[Aim]
Render the lines of the rows below, from the very first one through the line that contains "order: Podicipediformes", including that line, as a JSON list of strings with one string per line. Leave out any blank lines.

======== Record extracts

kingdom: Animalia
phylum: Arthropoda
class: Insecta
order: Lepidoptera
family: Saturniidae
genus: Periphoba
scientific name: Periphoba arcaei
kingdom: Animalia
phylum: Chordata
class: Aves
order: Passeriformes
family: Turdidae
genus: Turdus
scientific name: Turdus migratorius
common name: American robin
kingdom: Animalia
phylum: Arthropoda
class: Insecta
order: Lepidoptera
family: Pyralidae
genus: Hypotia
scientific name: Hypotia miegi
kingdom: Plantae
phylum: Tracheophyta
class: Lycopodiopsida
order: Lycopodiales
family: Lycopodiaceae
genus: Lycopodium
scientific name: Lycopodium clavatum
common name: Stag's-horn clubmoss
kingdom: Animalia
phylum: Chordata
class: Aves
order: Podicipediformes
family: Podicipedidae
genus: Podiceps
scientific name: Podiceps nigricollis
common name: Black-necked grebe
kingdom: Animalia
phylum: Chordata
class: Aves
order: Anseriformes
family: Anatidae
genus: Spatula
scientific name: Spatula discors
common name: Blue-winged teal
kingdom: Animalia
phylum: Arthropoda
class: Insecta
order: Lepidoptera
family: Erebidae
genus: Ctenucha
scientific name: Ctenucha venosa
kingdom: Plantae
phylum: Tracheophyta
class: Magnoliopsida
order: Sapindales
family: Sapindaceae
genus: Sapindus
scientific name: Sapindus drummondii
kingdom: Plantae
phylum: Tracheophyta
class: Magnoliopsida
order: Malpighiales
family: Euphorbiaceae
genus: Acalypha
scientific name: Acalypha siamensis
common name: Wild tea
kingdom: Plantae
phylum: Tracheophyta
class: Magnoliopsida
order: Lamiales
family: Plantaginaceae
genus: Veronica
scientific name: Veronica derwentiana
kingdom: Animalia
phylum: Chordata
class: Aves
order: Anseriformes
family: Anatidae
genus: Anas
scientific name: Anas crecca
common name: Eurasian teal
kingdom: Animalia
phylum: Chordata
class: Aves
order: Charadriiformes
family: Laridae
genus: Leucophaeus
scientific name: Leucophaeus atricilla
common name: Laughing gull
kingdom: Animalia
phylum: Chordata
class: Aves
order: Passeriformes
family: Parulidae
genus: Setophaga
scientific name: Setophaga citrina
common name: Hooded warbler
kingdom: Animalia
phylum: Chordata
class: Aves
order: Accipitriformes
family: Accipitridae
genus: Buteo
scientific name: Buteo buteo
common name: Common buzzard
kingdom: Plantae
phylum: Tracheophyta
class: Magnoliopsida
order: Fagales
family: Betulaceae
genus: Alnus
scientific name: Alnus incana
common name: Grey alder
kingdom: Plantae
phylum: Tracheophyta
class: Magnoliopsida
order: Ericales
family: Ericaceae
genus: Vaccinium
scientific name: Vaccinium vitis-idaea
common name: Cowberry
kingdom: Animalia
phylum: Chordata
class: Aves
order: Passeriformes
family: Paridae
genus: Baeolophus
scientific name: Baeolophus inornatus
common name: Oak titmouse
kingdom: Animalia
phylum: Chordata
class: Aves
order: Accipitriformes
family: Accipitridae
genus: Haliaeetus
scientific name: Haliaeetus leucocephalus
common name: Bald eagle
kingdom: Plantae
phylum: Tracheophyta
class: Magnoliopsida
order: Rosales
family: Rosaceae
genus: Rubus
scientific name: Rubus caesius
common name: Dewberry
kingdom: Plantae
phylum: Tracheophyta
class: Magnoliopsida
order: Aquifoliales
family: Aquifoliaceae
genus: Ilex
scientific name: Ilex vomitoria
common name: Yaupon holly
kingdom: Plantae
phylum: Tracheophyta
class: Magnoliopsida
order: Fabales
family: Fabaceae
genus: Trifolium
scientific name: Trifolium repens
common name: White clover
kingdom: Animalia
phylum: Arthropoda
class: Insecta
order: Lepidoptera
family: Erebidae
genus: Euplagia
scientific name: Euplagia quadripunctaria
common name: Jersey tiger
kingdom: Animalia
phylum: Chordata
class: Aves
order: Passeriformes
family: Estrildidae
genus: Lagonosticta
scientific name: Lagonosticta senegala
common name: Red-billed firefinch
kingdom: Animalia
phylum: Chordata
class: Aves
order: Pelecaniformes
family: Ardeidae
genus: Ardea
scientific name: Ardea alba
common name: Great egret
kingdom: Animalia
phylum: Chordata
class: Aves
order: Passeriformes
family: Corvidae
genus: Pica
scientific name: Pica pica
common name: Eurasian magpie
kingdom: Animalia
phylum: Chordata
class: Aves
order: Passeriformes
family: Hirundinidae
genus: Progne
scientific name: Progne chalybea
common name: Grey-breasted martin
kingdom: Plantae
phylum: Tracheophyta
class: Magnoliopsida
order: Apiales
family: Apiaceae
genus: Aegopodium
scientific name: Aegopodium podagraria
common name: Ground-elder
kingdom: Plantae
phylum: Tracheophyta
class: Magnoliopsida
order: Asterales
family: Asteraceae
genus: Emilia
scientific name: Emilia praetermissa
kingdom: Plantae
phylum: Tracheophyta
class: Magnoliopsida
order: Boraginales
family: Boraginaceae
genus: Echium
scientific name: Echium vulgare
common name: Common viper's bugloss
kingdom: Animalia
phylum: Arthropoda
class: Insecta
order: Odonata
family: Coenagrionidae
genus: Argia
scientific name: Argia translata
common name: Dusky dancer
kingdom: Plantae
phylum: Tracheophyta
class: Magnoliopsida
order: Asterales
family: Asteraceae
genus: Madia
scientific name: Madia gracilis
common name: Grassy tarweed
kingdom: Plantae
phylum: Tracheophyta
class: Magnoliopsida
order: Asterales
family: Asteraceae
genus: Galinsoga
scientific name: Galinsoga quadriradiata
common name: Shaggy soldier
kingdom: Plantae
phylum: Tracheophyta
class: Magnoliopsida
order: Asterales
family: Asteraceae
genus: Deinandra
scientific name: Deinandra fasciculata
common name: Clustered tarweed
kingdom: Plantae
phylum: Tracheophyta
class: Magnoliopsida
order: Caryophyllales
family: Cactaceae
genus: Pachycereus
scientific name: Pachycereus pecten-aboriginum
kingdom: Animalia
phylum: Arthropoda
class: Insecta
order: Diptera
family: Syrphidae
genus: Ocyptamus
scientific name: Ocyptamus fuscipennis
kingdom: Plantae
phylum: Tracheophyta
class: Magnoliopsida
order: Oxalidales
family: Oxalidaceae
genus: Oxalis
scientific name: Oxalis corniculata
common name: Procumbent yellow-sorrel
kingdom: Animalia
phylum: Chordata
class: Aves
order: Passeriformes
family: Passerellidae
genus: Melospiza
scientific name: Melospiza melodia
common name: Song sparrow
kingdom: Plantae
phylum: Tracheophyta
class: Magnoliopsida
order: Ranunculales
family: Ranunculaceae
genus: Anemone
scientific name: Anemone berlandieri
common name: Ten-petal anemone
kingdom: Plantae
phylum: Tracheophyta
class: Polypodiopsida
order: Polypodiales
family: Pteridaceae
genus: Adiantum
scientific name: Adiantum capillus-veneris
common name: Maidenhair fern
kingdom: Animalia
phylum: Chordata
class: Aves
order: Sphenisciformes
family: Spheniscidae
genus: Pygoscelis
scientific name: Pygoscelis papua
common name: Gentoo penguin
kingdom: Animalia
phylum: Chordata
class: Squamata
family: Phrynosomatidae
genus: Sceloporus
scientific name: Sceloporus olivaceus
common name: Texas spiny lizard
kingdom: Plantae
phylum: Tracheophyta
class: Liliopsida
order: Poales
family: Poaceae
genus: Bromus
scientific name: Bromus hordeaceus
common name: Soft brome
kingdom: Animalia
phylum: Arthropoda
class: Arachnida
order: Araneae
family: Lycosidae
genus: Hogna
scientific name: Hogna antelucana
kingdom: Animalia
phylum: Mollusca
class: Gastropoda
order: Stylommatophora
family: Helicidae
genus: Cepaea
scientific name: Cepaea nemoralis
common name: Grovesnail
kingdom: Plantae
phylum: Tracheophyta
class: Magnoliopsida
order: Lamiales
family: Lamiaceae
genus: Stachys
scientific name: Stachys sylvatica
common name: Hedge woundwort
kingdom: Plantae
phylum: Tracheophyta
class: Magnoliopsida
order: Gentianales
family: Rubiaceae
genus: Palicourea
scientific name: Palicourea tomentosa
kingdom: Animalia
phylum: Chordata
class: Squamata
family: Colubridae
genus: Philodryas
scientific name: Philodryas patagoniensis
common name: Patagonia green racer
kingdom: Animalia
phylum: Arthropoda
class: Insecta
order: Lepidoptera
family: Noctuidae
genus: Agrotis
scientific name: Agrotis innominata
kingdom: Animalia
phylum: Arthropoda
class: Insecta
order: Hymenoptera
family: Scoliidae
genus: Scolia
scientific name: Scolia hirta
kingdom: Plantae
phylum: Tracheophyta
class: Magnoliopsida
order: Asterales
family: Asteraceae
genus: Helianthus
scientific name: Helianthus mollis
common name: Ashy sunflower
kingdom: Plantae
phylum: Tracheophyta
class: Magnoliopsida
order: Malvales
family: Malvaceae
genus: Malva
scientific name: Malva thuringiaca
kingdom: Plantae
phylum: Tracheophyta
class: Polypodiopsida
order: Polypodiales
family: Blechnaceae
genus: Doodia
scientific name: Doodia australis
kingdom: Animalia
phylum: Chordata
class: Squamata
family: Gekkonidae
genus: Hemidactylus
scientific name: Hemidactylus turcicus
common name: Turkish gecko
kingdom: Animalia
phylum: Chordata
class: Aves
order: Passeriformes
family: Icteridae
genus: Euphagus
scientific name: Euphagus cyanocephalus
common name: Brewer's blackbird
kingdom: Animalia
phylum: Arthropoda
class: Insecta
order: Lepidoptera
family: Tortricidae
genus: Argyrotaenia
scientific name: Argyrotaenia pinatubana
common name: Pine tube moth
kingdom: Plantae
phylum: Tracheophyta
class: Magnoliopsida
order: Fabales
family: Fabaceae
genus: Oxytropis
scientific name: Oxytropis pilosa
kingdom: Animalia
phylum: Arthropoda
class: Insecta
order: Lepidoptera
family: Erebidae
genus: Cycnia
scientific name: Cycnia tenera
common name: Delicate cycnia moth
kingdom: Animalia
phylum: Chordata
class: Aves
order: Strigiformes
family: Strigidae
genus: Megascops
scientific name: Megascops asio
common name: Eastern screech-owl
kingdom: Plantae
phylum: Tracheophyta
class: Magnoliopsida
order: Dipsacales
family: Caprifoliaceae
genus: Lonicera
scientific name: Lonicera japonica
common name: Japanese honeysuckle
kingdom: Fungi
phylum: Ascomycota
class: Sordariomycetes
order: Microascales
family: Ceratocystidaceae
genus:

================

[Answer for this exercise]
[
  "kingdom: Animalia",
  "phylum: Arthropoda",
  "class: Insecta",
  "order: Lepidoptera",
  "family: Saturniidae",
  "genus: Periphoba",
  "scientific name: Periphoba arcaei",
  "kingdom: Animalia",
  "phylum: Chordata",
  "class: Aves",
  "order: Passeriformes",
  "family: Turdidae",
  "genus: Turdus",
  "scientific name: Turdus migratorius",
  "common name: American robin",
  "kingdom: Animalia",
  "phylum: Arthropoda",
  "class: Insecta",
  "order: Lepidoptera",
  "family: Pyralidae",
  "genus: Hypotia",
  "scientific name: Hypotia miegi",
  "kingdom: Plantae",
  "phylum: Tracheophyta",
  "class: Lycopodiopsida",
  "order: Lycopodiales",
  "family: Lycopodiaceae",
  "genus: Lycopodium",
  "scientific name: Lycopodium clavatum",
  "common name: Stag's-horn clubmoss",
  "kingdom: Animalia",
  "phylum: Chordata",
  "class: Aves",
  "order: Podicipediformes"
]